Di waktu yang sama, Elizabeth meminta pelayan kepercayaannya untuk menelanjangi sang gadis, mengikatnya di atas bak mandi, lalu memotong urat nadi. Gadis pelayan itu meninggal kehabisan darah, tetapi Elizabeth menikmatinya, dia langsung berendam di dalam bak mandi berisi darah sang perawan.
Sejak saat itu, teror dimulai. Elizabeth Bathory mulai membunuh gadis-gadis pelayan muda yang bekerja di istananya (dengan bantuan pelayan-pelayan kepercayaannya). Hal sadis dan gila ini terus dilakukan, bahkan meluas hingga penipuan pada gadis-gadis desa dengan iming-iming akan menjadi pelayan istana. Semua bernasib sama, meninggal kehabisan darah setelah diikat di atas bak mandi, dan dipotong urat nadinya.
Tentu saja mandi darah perawan tidak memberi efek apapun pada penuaan yang wajar terjadi pada manusia. Elizabeth merasa darah perawan gadis kelas rendah tidak cukup, sehingga dia mulai menculik gadis-gadis bangsawan. Gadis bangsawan dirasa memiliki darah dengan kualitas yang lebih baik.

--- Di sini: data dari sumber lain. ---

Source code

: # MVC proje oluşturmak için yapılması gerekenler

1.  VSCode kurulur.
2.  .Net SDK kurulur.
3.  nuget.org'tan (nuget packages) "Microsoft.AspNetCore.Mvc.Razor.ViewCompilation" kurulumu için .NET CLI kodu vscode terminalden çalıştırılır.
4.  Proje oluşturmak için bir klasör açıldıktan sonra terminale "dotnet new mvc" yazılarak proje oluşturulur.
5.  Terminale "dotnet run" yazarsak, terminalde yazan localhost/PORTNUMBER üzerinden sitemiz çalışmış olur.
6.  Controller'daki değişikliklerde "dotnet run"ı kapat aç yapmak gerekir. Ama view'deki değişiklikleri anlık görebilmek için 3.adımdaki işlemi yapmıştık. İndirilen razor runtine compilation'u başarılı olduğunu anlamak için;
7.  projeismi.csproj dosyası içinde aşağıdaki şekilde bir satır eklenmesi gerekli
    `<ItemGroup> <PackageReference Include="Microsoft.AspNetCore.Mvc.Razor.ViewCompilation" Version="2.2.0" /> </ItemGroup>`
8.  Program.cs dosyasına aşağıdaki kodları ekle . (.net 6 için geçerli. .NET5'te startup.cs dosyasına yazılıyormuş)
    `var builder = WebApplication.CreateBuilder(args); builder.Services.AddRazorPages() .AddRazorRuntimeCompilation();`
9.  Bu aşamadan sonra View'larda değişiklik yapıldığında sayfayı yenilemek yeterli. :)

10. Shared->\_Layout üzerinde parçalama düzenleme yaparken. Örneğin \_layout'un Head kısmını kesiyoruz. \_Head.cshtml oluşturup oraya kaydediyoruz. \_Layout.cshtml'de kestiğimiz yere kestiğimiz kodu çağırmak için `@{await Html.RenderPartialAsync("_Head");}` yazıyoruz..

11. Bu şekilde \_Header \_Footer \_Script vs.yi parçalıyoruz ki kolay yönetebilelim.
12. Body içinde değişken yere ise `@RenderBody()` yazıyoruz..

Hilangnya pada gadis dari keluarga kaya dan bangsawan tentu saja menjadi berita besar. Tetapi Elizabeth tidak menghentikan aksinya. Dia senang melihat gadis yang sudah diikat dan pelan-pelan meninggal karena kehabisan darah. Tidak hanya mandi darah perawan, Elizabeth bahkan meminum darah mereka untuk memancarkan kecantikan dari dalam.
Hingga pada suatu malam di akhir bulan Desember 1610, pasukan yang dipimpin oleh sepupu Elizabeth menyerang kastilnya. Di sana, mayat seorang gadis tergeletak di atas meja makan. Ditemukan juga gadis lain yang hampir meninggal dan terikat di tiang, dengan urat nadi yang mengeluarkan darah. Puluhan mayat yang sudah membusuk ditemukan. Kastil milik Elizabeth Bathory ibarat neraka yang menyimpan kesadisan.
Sudah jelas, hal sadis dan mengenaskan ini dibawa ke pengadilan. Dari daftar korban yang ditemukan tewas dan pengaduan berbagai pihak yang kehilangan anak gadisnya, setidaknya 650 nama diyakini menjadi korban kesadisan Elizabeth Bathory. Empat pelayan Elizabeth yang terlibat pembunuhan dihukum mati.
Elizabeth 'hanya' mendapat hukuman dikurung dalam kamarnya yang dibuat tertutup, dan hanya menyisakan lubang kecil untuk memberi makanan. Di tahun 1614, pada usia 54 tahun, Elizabeth Bathory ditemukan meninggal dengan wajah tertelungkup di atas lantai. Kesadisan yang telah dia lakukan membuat banyak orang menjulukinya The Blood Countess (Wanita Bangsawan Berdarah).